Sang ratu tersentak dan menoleh ke sumber suara yang menginterupsinya. Snow White mencengkeram leher sang ratu dan menjejalkan apel ke dalam mulutnya. Sang ratu tercekik dan badannya menjadi kaku. Snow White melepaskan cengkeramannya dan sang ratu meronta-ronta kesakitan di lantai. Lehernya meleleh dan kulitnya melepuh. Matanya mengalami kebutaan dan tubuhnya lumpuh total. Tidak berapa lama ia pun meninggal dengan wajah menderita. Snow White tersenyum melihat sang ratu sudah meninggal.

“Selamat tinggal, wanita tercantik nomor dua”. Ia memecahkan cermin ajaib tersebut lalu kembali ke aula tempat pesta pernikahannya diadakan.

Revenge is counted as a sin,
And the price is quite expensive.

            Pesta pernikahan Snow White berakhir pada tengah malam. Semua rakyat sudah pulang ke rumah masing-masing. Snow White dan pangeran berpamitan pada raja dan menuju kamar yang telah dipersiapkan untuk mereka. Setelah masuk ke kamar, mereka berdua duduk di tempat tidur. Snow White terlihat malu-malu dan sang pangeran juga terlihat gugup.

“Snow White, bisa tutup matamu?” tanya sang pangeran sambil memeluknya dari belakang.

“Oke,” Snow White tersenyum. Ia pun menutup matanya.

Sambil tetap memeluk Snow White dari belakang, pangeran mengeluarkan pisau dari balik sakunya dan menusuk Snow White tepat di jantungnya. Snow White terkejut.

“Kh… Pangeran… Apa yang kau lakukan? Ngghh…” Snow White mengerang kesakitan. Pangeran memutar pisau tersebut.

“AAAAGGHH!” Snow White berteriak kesakitan.

“Maaf, Snow White. Setiap dosa ada harganya,” jawab sang pangeran.
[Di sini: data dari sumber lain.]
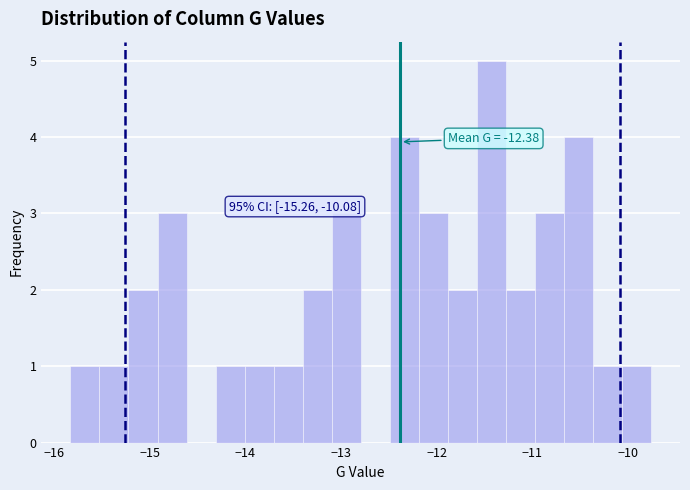

Around what value on the x-axis is the tallest bar? Give the approximate position of its centre, as read against the axis.

-11.4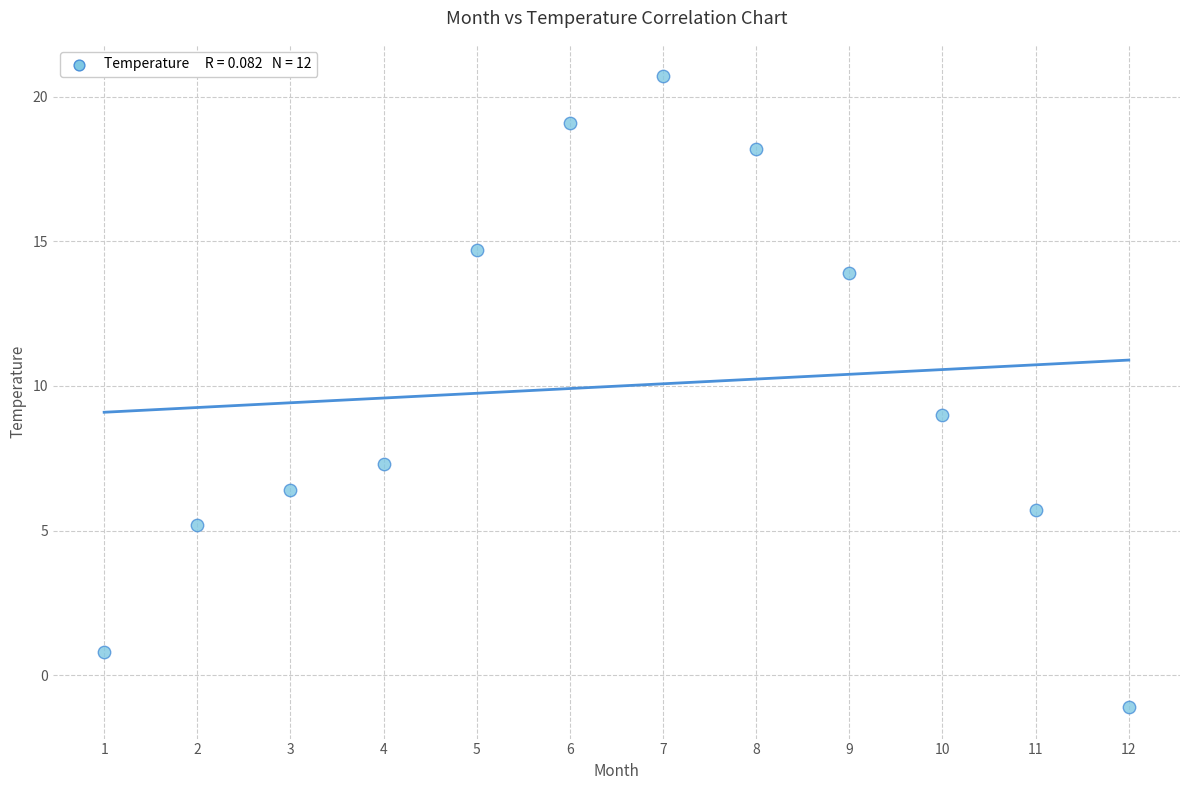

What is the average X value?

6.5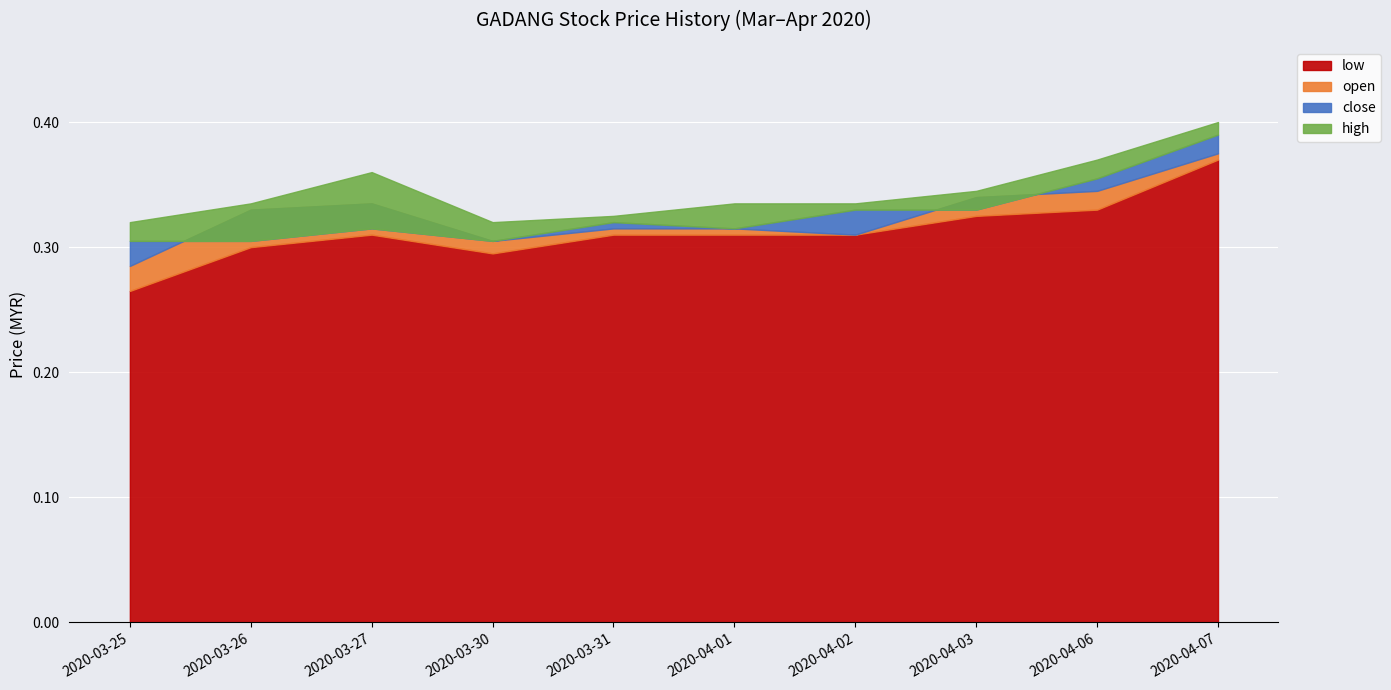

How many interior local peaks does the high series have?

1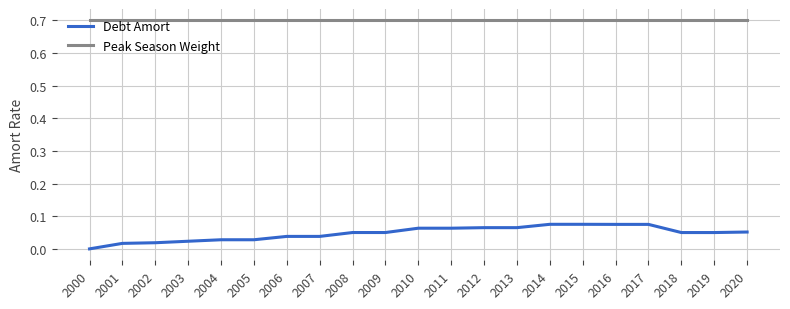

At 2017, list the series in order from largest to smallest.

Peak Season Weight, Debt Amort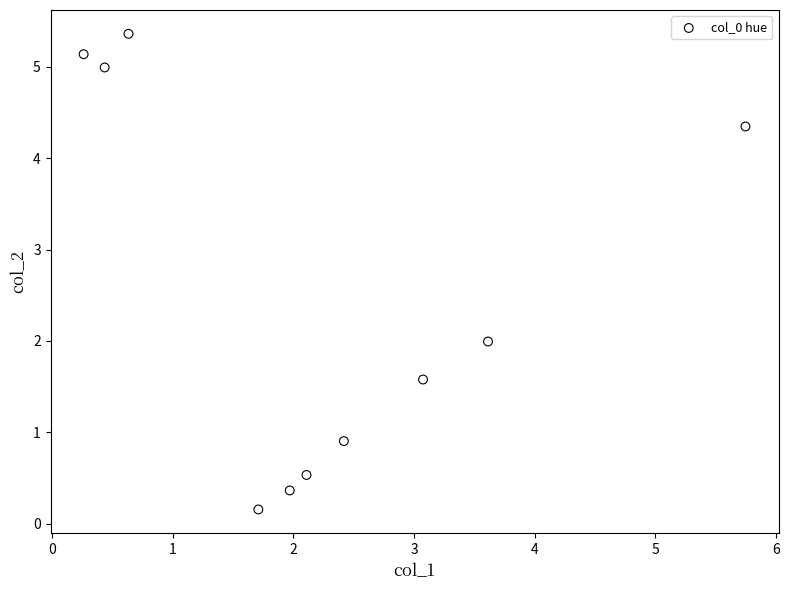

What is the range of Y values (max minus min)?

5.2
Snow White bersusah payah menoleh dan mendapati mata pangeran ditutupi oleh tangan laki-laki bangsawan yang pernah menawarkannya untuk membalaskan dendam pada ratu. Laki-laki itu tersenyum penuh kemenangan. Itulah hal terakhir yang dilihat oleh Snow White sebelum ia kehilangan kesadarannya.